Excerpted records:
★ ★ ★

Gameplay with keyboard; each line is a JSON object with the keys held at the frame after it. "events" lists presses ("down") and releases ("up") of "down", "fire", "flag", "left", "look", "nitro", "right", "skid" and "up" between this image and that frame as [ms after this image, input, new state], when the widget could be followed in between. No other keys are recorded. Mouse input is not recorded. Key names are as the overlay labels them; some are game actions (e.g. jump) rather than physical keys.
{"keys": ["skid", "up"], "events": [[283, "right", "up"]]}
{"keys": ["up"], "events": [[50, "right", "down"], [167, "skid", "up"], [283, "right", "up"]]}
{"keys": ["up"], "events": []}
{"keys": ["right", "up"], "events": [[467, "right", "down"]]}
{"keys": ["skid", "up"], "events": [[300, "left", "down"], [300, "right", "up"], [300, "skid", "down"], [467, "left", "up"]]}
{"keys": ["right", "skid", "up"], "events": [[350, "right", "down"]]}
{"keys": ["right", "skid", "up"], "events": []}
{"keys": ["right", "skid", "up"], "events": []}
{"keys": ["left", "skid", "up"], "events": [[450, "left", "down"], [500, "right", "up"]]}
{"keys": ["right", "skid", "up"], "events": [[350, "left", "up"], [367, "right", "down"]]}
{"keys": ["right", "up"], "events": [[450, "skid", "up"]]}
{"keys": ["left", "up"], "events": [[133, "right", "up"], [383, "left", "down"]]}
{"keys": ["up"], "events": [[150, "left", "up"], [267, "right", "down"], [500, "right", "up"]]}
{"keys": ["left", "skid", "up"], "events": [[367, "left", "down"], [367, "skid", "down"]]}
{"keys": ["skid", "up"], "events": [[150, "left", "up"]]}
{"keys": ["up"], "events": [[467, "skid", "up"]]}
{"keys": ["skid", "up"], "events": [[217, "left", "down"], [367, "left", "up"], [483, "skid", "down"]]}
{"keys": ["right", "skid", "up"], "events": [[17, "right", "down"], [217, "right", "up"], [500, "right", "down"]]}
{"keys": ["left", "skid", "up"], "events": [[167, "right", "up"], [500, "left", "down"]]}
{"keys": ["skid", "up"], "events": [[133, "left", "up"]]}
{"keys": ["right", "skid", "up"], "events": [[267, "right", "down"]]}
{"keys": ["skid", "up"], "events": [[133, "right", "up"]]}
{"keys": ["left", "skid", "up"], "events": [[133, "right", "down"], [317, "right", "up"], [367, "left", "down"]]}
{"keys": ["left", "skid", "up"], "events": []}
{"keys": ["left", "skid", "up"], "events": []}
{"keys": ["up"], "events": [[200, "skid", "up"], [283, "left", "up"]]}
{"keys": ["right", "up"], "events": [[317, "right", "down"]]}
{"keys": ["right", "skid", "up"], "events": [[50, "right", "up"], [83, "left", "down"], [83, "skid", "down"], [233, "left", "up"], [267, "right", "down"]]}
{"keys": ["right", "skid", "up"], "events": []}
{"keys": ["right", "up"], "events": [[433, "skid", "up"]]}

★ ★ ★

Retype the listing above exactly as it appears.

Gameplay with keyboard; each line is a JSON object with the keys held at the frame after it. "events" lists presses ("down") and releases ("up") of "down", "fire", "flag", "left", "look", "nitro", "right", "skid" and "up" between this image and that frame as [ms after this image, input, new state], when the widget could be followed in between. No other keys are recorded. Mouse input is not recorded. Key names are as the overlay labels them; some are game actions (e.g. jump) rather than physical keys.
{"keys": ["skid", "up"], "events": [[283, "right", "up"]]}
{"keys": ["up"], "events": [[50, "right", "down"], [167, "skid", "up"], [283, "right", "up"]]}
{"keys": ["up"], "events": []}
{"keys": ["right", "up"], "events": [[467, "right", "down"]]}
{"keys": ["skid", "up"], "events": [[300, "left", "down"], [300, "right", "up"], [300, "skid", "down"], [467, "left", "up"]]}
{"keys": ["right", "skid", "up"], "events": [[350, "right", "down"]]}
{"keys": ["right", "skid", "up"], "events": []}
{"keys": ["right", "skid", "up"], "events": []}
{"keys": ["left", "skid", "up"], "events": [[450, "left", "down"], [500, "right", "up"]]}
{"keys": ["right", "skid", "up"], "events": [[350, "left", "up"], [367, "right", "down"]]}
{"keys": ["right", "up"], "events": [[450, "skid", "up"]]}
{"keys": ["left", "up"], "events": [[133, "right", "up"], [383, "left", "down"]]}
{"keys": ["up"], "events": [[150, "left", "up"], [267, "right", "down"], [500, "right", "up"]]}
{"keys": ["left", "skid", "up"], "events": [[367, "left", "down"], [367, "skid", "down"]]}
{"keys": ["skid", "up"], "events": [[150, "left", "up"]]}
{"keys": ["up"], "events": [[467, "skid", "up"]]}
{"keys": ["skid", "up"], "events": [[217, "left", "down"], [367, "left", "up"], [483, "skid", "down"]]}
{"keys": ["right", "skid", "up"], "events": [[17, "right", "down"], [217, "right", "up"], [500, "right", "down"]]}
{"keys": ["left", "skid", "up"], "events": [[167, "right", "up"], [500, "left", "down"]]}
{"keys": ["skid", "up"], "events": [[133, "left", "up"]]}
{"keys": ["right", "skid", "up"], "events": [[267, "right", "down"]]}
{"keys": ["skid", "up"], "events": [[133, "right", "up"]]}
{"keys": ["left", "skid", "up"], "events": [[133, "right", "down"], [317, "right", "up"], [367, "left", "down"]]}
{"keys": ["left", "skid", "up"], "events": []}
{"keys": ["left", "skid", "up"], "events": []}
{"keys": ["up"], "events": [[200, "skid", "up"], [283, "left", "up"]]}
{"keys": ["right", "up"], "events": [[317, "right", "down"]]}
{"keys": ["right", "skid", "up"], "events": [[50, "right", "up"], [83, "left", "down"], [83, "skid", "down"], [233, "left", "up"], [267, "right", "down"]]}
{"keys": ["right", "skid", "up"], "events": []}
{"keys": ["right", "up"], "events": [[433, "skid", "up"]]}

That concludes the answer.